In December, Bridgewater ranked first in the league in average yards per attempt (9.18), second in completion percentage (72.3) and fourth in passer rating (99.8). Meanwhile, the team ranked 12th in net yards and seventh in net passing in December.
Who knows if Patterson will pan out as a receiver. The Vikings, however, can no longer count on it happening. That increases Greg Jennings’ value, especially since he was establishing a chemistry with Bridgewater in the latter part of the season.
The team also will need to at least look at receiver high in the draft. And then there is the 6-2, 215-pounder who came out of nowhere to help them this season. A 6-2, 215-pounder who thinks he’ll be better a year from now.
“Next year will be my first year to actually get my first full year to play in the NFL and two years in a row of practicing and playing in the same system,” said Johnson, who was with Turner in Cleveland in 2013, but was rehabbing his knee the whole season. “Even Norv said the first season in this system is all right, but the second season is always better.”

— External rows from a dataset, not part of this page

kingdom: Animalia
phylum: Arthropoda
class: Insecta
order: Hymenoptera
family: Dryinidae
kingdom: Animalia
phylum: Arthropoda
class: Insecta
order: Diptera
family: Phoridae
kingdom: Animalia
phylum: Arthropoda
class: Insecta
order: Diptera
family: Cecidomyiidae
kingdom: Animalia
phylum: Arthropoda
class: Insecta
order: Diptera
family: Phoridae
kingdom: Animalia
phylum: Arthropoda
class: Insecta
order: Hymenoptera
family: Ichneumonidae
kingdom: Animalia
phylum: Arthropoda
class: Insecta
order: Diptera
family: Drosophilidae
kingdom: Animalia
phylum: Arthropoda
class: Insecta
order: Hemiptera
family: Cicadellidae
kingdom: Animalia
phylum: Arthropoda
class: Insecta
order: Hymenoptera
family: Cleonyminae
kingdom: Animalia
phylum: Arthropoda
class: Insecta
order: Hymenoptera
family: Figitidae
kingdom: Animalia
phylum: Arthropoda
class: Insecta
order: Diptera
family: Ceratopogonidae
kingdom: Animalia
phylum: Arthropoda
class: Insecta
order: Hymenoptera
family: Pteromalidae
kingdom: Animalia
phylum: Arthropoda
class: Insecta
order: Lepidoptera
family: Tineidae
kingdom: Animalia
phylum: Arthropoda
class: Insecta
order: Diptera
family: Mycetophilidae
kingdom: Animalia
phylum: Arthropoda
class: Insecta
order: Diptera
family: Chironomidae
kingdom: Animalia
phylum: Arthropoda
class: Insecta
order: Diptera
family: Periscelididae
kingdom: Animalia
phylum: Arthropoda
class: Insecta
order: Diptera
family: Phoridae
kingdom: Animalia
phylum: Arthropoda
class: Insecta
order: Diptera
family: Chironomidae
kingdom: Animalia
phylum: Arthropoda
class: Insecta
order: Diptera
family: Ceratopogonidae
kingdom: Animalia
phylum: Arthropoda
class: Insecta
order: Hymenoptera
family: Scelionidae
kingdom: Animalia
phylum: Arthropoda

Johnson also said he expects to be physically stronger and faster next season. And, remember, this was a guy who ran a 4.39 at the 2013 combine.
“I’m going to be a little bit more comfortable because I am coming off ACL surgery,” Johnson said. “I can say that I’m coming off ACL surgery and not fully confident in myself. training this offseason is going to be important for me. I look forward to it.”